#### [PROBLEM TO SOLVE]
Please write the data out once more, exactly as it is given.

* * *

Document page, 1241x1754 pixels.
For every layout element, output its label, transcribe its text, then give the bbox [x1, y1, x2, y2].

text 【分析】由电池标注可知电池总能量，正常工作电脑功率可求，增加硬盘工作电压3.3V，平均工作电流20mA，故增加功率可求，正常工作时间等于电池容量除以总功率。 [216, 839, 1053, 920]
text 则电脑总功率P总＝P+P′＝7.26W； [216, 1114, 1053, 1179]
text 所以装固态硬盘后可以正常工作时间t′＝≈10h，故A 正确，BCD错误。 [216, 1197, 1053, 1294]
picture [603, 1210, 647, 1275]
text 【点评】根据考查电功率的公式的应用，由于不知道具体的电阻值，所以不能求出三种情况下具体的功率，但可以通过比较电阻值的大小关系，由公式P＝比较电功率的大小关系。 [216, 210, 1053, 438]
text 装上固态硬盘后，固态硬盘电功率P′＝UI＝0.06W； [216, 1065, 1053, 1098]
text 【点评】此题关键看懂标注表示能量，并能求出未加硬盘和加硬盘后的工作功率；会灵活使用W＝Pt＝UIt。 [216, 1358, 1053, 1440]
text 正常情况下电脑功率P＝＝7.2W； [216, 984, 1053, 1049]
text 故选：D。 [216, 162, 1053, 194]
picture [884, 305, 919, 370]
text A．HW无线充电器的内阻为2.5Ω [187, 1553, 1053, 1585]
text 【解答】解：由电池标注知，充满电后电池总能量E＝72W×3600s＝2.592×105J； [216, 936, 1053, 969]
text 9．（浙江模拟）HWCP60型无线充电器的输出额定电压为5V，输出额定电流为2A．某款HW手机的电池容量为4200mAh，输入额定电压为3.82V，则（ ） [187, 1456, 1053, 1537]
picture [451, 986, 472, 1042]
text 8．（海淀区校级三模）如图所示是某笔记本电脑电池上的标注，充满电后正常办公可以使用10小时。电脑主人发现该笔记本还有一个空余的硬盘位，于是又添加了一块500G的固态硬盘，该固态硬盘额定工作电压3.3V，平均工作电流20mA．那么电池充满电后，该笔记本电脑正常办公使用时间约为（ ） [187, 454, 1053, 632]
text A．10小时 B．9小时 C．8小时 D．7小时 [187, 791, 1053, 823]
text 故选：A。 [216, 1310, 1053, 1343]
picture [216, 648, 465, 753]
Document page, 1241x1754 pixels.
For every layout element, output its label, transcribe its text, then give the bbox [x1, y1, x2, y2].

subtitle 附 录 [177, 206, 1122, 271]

* * *

#### [RESPONSE]
Document page, 1241x1754 pixels.
For every layout element, output its label, transcribe its text, then give the bbox [x1, y1, x2, y2].

text 【分析】由电池标注可知电池总能量，正常工作电脑功率可求，增加硬盘工作电压3.3V，平均工作电流20mA，故增加功率可求，正常工作时间等于电池容量除以总功率。 [216, 839, 1053, 920]
text 则电脑总功率P总＝P+P′＝7.26W； [216, 1114, 1053, 1179]
text 所以装固态硬盘后可以正常工作时间t′＝≈10h，故A 正确，BCD错误。 [216, 1197, 1053, 1294]
picture [603, 1210, 647, 1275]
text 【点评】根据考查电功率的公式的应用，由于不知道具体的电阻值，所以不能求出三种情况下具体的功率，但可以通过比较电阻值的大小关系，由公式P＝比较电功率的大小关系。 [216, 210, 1053, 438]
text 装上固态硬盘后，固态硬盘电功率P′＝UI＝0.06W； [216, 1065, 1053, 1098]
text 【点评】此题关键看懂标注表示能量，并能求出未加硬盘和加硬盘后的工作功率；会灵活使用W＝Pt＝UIt。 [216, 1358, 1053, 1440]
text 正常情况下电脑功率P＝＝7.2W； [216, 984, 1053, 1049]
text 故选：D。 [216, 162, 1053, 194]
picture [884, 305, 919, 370]
text A．HW无线充电器的内阻为2.5Ω [187, 1553, 1053, 1585]
text 【解答】解：由电池标注知，充满电后电池总能量E＝72W×3600s＝2.592×105J； [216, 936, 1053, 969]
text 9．（浙江模拟）HWCP60型无线充电器的输出额定电压为5V，输出额定电流为2A．某款HW手机的电池容量为4200mAh，输入额定电压为3.82V，则（ ） [187, 1456, 1053, 1537]
picture [451, 986, 472, 1042]
text 8．（海淀区校级三模）如图所示是某笔记本电脑电池上的标注，充满电后正常办公可以使用10小时。电脑主人发现该笔记本还有一个空余的硬盘位，于是又添加了一块500G的固态硬盘，该固态硬盘额定工作电压3.3V，平均工作电流20mA．那么电池充满电后，该笔记本电脑正常办公使用时间约为（ ） [187, 454, 1053, 632]
text A．10小时 B．9小时 C．8小时 D．7小时 [187, 791, 1053, 823]
text 故选：A。 [216, 1310, 1053, 1343]
picture [216, 648, 465, 753]
Document page, 1241x1754 pixels.
For every layout element, output its label, transcribe its text, then give the bbox [x1, y1, x2, y2].

subtitle 附 录 [177, 206, 1122, 271]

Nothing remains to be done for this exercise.